One of the paradoxes of Trump the nationalist is that he was funded by foreigners.
The respectable rich of New York wanted nothing to do with him, nor did the educated classes, for they agreed with the testimony to Congress of his former lawyer Michael Cohen that Trump is a crook, a racist, a cheat and a con-man.
This disdain he feels acutely, but it has helped him to present himself to the wider American public as an outsider.
Indignation at Trump’s shamelessness averts recognition of his staying power, his nerve in a tight spot, his eye for other people’s weaknesses and his ability to pretend as his position crumbles that everything is going swimmingly.
He talked Deutsche round because it wanted so much to believe his hype, his pretence of being a profitable customer, and later on he talked millions of Americans round because they too wanted so much to believe his hype, his pretence that he could Make America Great Again.
This is something which a prim and proper institution like The New York Times cannot grasp. Moral indignation precludes comprehension of the huckster’s resourcefulness.
When Trump won the presidency, Deutsche found itself in an alarming position. He still owed the bank a lot of money, and if he refused to pay, it would face “the ugly choice between seizing the President’s personal assets or not enforcing the loan terms and, in effect, dispensing a very lucrative gift to the American president”.
This book is full of admirable research, muddled up with irrelevant characters and excursions. We journalists get over-excited by whatever is new, regardless of whether it sheds much light on what is actually happening.
Perhaps the attempt to start the book as if it were a novel carries an implicit recognition that journalism is not enough. To comprehend a character like Trump, and see how he gets people to do his bidding, the gifts of a novelist are required.

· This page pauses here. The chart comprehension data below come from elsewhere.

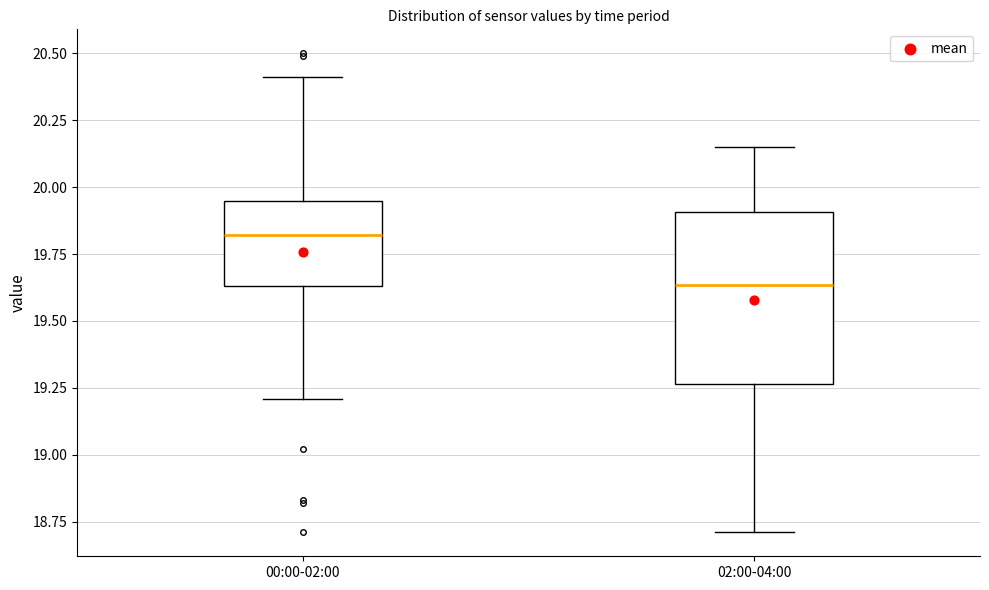

Reading left to right, transcribe this box plot: for each box, give where its median line is, the range the box spans, and where its two whiskers end, as read against the y-axis. The values are not printed on the chart, so give them approximately, as read against the axis.

00:00-02:00: median 19.80, box 19.65 to 19.95, whiskers 19.20 to 20.40
02:00-04:00: median 19.65, box 19.25 to 19.90, whiskers 18.70 to 20.15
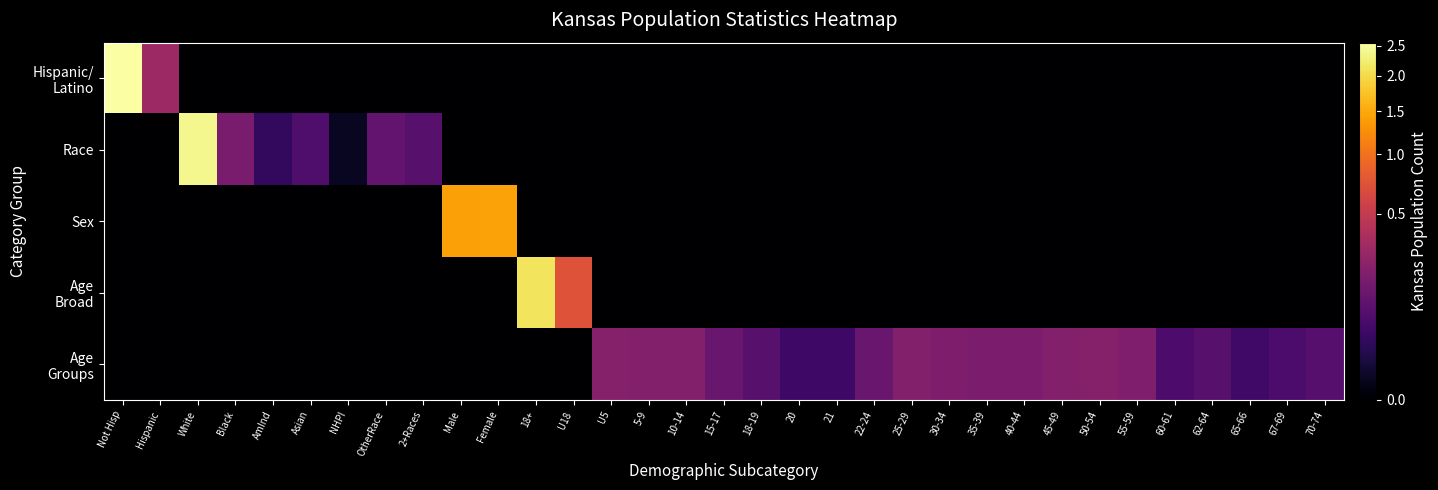

At how many categories does at least one series exceed 576843?

6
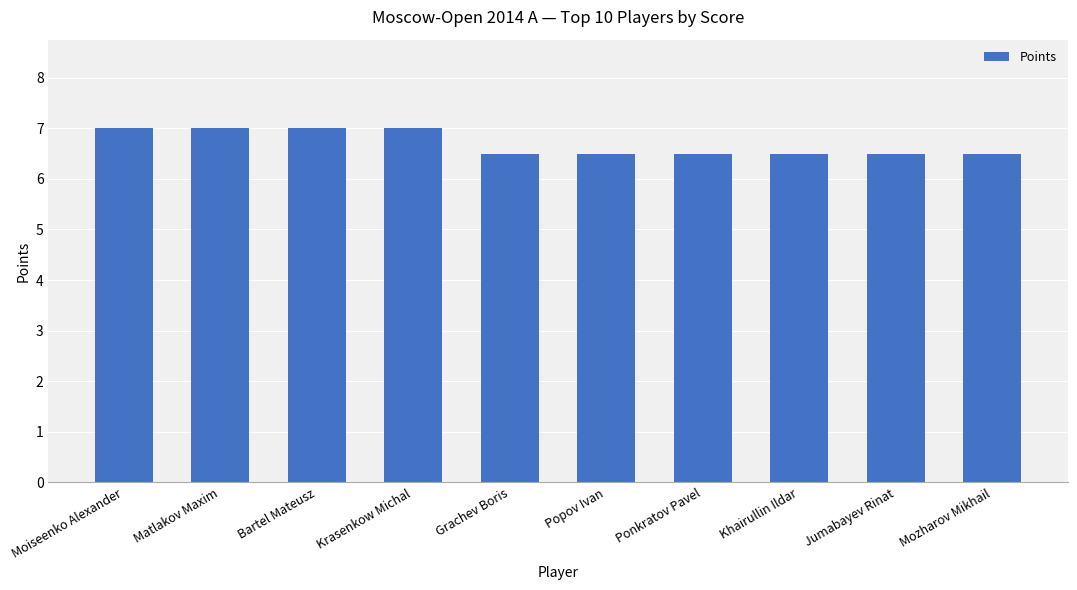

Reading left to right, transcribe all the data shown in this chart.

7.0	7.0	7.0	7.0	6.5	6.5	6.5	6.5	6.5	6.5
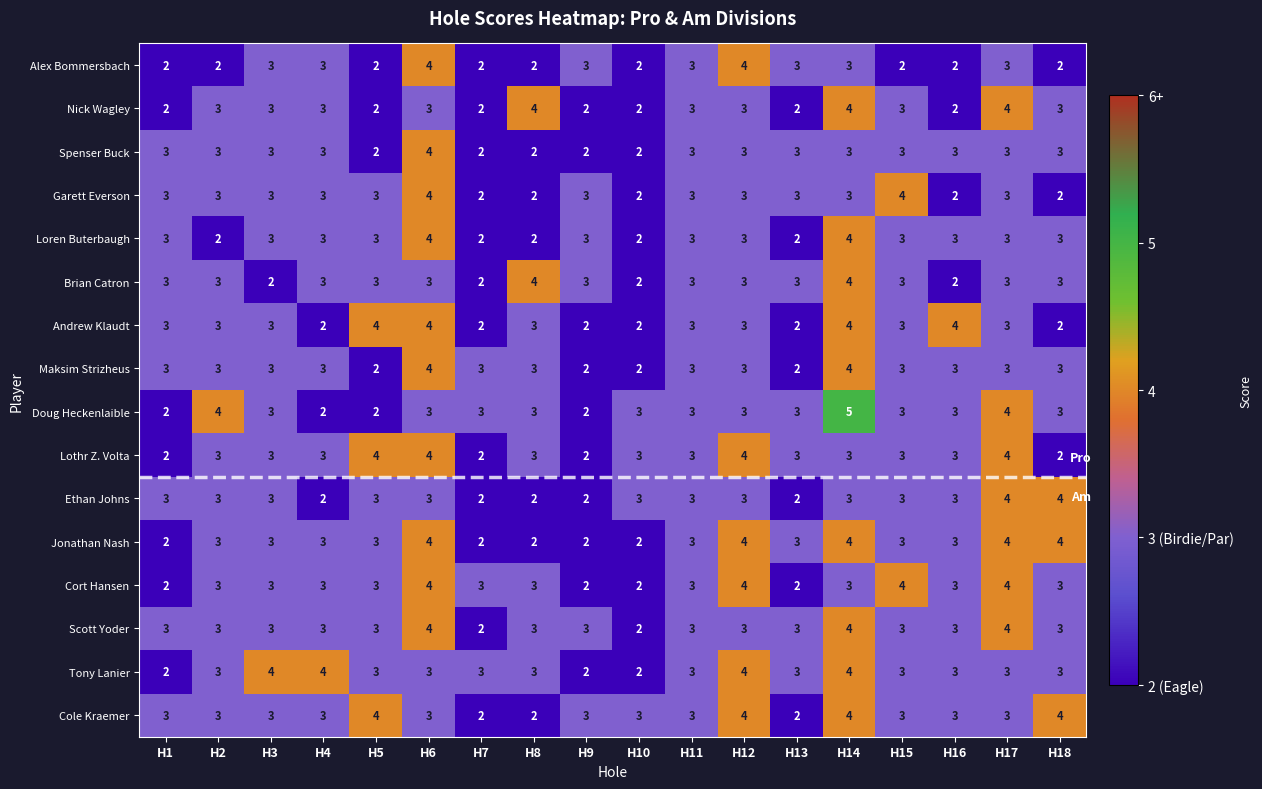

Read the Maksim Strizheus value at H3.

3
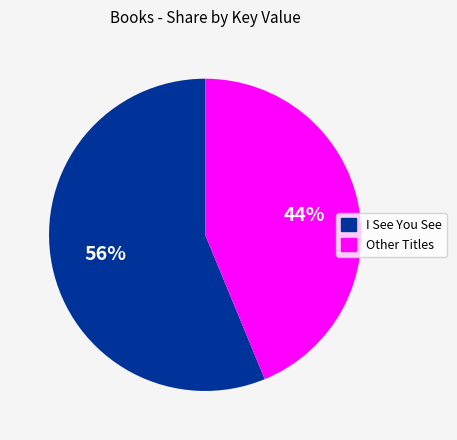

Does any single category account for the majority?

Yes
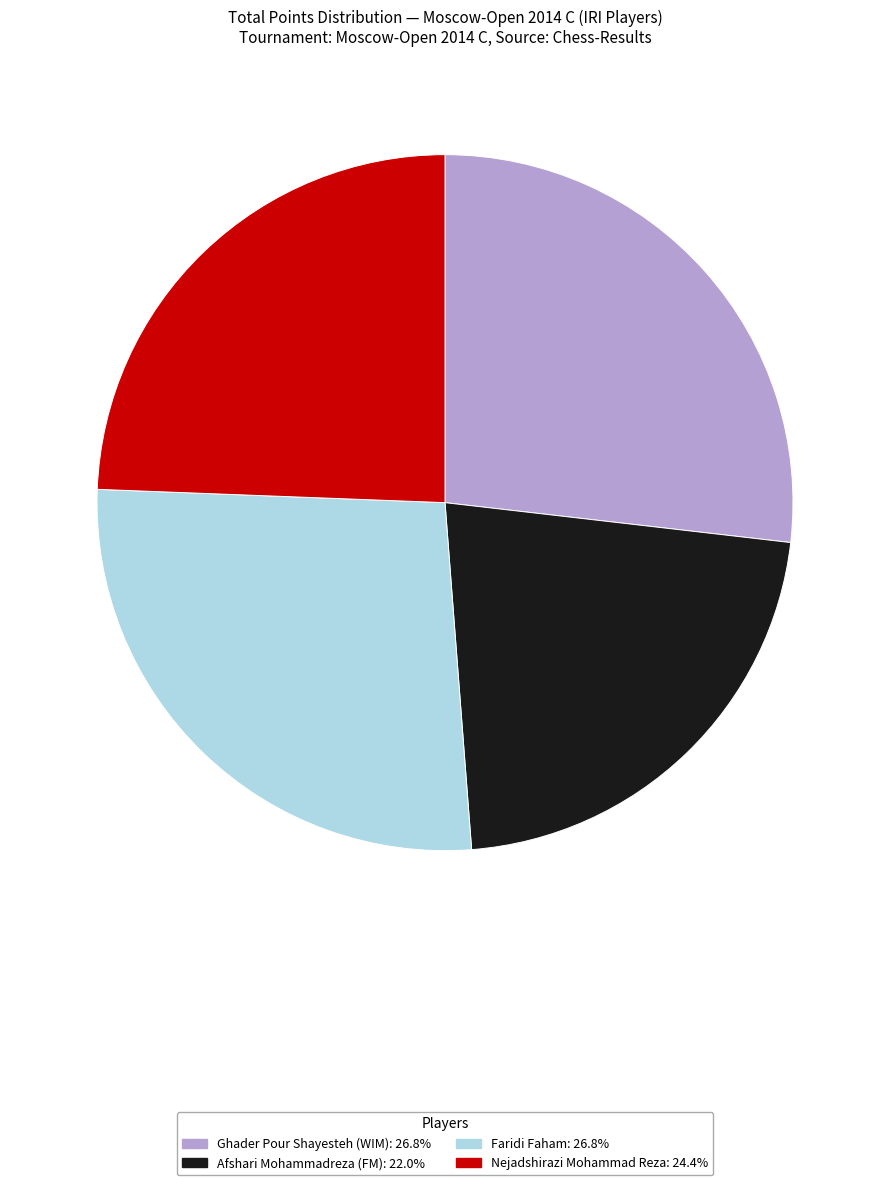

Is there a majority slice in this chart?

No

To Enrich’s credit, he does in Chapter One relate a scandal from the 1880s and 1890s, when the fledgling Deutsche Bank got badly burned after it was persuaded by Henry Villard, a German-born American financier, to invest in American railroad stocks.
Trump is not as new as his critics are inclined to suppose. He has much in common with the robber barons of the late 19th and early 20th centuries whom Theodore Roosevelt made such a good thing out of opposing.
The history of the United States is not just a tale of virtue rewarded. It includes figures like Andrew Jackson, Andrew Johnson, Warren G. Harding and Donald Trump.